De Gids. Jaargang 55
(1891)– [tijdschrift] Gids, De– Gedeeltelijk auteursrechtelijk beschermd
[pagina 569]
| |
Letterkundige kroniek.Zuster Bertha, door A. Aletrino. Amsterdam, W. Versluys. 1891.Soeur Philomène is de titel van een roman van Edmond en Jules de Goncourt, behoorende tot wat men hun ‘eerste manier’ kan noemen, een werk in samenstelling en taal afwijkende van hunne latere ‘troublante’, nerveuse geschriften, van die drukke, kleurige tafereelen, die minutieuse beschrijvingen, zonder zorg voor compositie, vaak zonder organisch verband naast elkander geplaatst, maar, elk op zich zelf, door en door artistiek gevoeld en weergegeven. Soeur Philomène is de eenvoudige, rustig verhaalde geschiedenis van het ouderloos kind uit de volksklasse, dat, na een melancolieke jeugd, door hare behoefte aan toewijding en liefde gedreven, een plaats als liefdezuster zoekt in een hospitaal.
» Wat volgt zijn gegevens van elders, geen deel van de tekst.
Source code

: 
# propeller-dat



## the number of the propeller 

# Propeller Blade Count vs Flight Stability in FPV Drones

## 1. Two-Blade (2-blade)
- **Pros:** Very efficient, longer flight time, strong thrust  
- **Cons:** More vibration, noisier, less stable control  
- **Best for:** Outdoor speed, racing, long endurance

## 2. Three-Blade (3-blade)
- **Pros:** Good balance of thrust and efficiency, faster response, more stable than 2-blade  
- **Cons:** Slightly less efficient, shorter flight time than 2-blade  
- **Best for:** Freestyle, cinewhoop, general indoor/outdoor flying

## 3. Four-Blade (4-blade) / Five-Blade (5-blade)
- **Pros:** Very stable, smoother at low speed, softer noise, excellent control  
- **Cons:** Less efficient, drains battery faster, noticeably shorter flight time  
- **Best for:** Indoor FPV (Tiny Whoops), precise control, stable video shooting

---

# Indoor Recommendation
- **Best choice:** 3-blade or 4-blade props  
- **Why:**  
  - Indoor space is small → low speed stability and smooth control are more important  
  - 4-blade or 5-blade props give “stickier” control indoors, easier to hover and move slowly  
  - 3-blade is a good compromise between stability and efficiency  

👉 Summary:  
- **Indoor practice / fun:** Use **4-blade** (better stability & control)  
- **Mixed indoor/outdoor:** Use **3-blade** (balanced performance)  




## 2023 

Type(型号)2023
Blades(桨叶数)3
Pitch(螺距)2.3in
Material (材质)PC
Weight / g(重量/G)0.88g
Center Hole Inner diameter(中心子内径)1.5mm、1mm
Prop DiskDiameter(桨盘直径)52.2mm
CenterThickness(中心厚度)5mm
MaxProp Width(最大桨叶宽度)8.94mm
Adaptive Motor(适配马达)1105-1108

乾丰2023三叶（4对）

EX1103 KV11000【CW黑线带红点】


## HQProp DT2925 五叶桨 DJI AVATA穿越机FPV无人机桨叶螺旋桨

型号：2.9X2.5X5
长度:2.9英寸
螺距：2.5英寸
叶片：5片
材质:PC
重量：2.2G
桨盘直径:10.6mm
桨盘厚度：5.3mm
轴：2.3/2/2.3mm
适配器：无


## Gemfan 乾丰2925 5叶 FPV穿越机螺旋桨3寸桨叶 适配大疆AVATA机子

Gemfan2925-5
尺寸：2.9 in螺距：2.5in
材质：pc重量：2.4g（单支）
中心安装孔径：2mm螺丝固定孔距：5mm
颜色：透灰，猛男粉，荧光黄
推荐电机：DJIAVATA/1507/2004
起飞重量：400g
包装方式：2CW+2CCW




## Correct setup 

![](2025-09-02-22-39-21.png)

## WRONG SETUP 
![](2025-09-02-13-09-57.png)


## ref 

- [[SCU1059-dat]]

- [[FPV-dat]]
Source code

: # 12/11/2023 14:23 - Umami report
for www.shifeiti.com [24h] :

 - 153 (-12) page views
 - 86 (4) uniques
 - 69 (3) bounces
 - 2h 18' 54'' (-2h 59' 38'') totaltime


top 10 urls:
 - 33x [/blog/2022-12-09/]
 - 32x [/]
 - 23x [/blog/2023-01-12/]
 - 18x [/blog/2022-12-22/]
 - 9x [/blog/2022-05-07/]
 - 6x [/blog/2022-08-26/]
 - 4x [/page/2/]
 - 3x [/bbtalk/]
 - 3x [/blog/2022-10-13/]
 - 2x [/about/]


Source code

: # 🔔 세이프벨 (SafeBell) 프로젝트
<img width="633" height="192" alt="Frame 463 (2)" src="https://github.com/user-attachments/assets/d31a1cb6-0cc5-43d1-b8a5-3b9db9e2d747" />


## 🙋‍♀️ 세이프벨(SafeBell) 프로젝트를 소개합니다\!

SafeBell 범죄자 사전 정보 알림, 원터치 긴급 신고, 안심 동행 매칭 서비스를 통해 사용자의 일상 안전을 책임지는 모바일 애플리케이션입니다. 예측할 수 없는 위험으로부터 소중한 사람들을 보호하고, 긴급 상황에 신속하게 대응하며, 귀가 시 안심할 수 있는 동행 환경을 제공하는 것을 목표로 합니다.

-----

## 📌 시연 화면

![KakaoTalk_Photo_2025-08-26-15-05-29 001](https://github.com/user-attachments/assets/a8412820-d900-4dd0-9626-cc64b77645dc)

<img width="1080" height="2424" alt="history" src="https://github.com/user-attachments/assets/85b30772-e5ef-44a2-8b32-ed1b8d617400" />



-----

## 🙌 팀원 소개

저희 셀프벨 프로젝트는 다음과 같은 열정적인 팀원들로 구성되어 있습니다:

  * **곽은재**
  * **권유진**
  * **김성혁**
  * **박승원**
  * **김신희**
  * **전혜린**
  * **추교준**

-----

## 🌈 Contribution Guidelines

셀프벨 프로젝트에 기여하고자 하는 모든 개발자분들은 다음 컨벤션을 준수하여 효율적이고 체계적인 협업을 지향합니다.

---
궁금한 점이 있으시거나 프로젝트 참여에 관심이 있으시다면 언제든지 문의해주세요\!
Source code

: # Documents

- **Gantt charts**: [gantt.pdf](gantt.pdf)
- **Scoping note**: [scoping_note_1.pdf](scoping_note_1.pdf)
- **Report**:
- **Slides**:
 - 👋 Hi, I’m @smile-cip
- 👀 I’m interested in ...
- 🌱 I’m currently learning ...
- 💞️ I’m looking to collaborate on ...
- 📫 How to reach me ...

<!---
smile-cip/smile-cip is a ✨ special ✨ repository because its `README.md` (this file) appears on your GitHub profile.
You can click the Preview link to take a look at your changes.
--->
Het zijn bladzijden vol fijne toetsen en schakeeringen, waarin de Goncourts ons Philomène's jeugd, haar vriendschap in het weezengesticht met de dwepend godsdienstige Céline, haar eerste communie, haar intrede in het hospitaal, hare eerste indrukken in de haar toevertrouwde salle Sainte-Thérèse beschrijven. Haar dagelijksch werk brengt Philomène in aanraking met een zoogenaamd ‘interne’, een der inwonende aanstaande geneeskundigen, welke in de Fransche gasthuizen gelegenheid vinden zich praktisch te bekwamen; en zij gevoelt zich aangetrokken tot dezen Barnier, die, van zijn kant, aan baar weinig aandacht schenkt. De omstandigheden wakkeren deze sympathie bij Philomène aan tot een innige genegenheid, waarvan Barnier niets bespeurt, maar die aan zijn mede-internes niet ontgaat en hun spotlust wekt. Op een | |
[pagina 570]
| |
avond, na een afscheidsdiner onder kameraden, waagt Barnier het, onder den invloed van den drank en van de spottende gesprekken van zijn vrienden, Philomène te naderen en tracht hij haar te omhelzen; maar zij rukt zich van hem los en slaat hem in het gezicht. Barnier, die in de salle Sainte-Thérèse een vrouw heeft moeten opereeren, zekere Romaine, welke hij eertijds zeer lief heeft gehad, en deze vrouw onder zijne behandeling moest zien sterven - dit sterfbed behoort tot de aangrijpendste bladzijden van den roman, - raakt onder den indruk hiervan aan de absinth verslaafd, en wanneer hij tot het besef komt van zijn zedelijk en lichamelijk verval, brengt hij zich bij het doen van een sectie opzettelijk een wonde toe, waaraan hij sterven moet. Den nacht na Barnier's dood ziet Malivoire, de vriend die bij het lijk waakt, hoe Philomène geluidloos nadert en als een marmeren beeld onbeweeglijk een langen tijd in gebed verzonken voor het doodsbed geknield ligt. ‘Le lendemain, en se réveillant au bruit creux du cercueil cogné dans l'escalier trop étroit, Malivoire se rappelant vaguement l'apparition de la nuit, se demanda s'il n'avait pas rêvé, et allant machinalement à la table de nuit, il chercha sur le marbre la mèche de cheveux qu'il avait coupée pour la mère de Barnier: la mèche de cheveux n'y était plus.’ Zoo eindigt Soeur Philomène, en de ingehouden, gedempte toon van dit slot is - op een enkele uitzondering na: het sterven van Romaine - die van het geheele boek. De geschiedenis van de liefde van een geestelijke zuster voor een gasthuis-interne, die zoo licht banaal of plat had kunnen worden, is door de schrijvers met een kieschheid en een soberheid behandeld, welke een treffend weergeven van de werkelijkheid, zooals zij zich in de gasthuiszalen vertoont, niet buitensluit.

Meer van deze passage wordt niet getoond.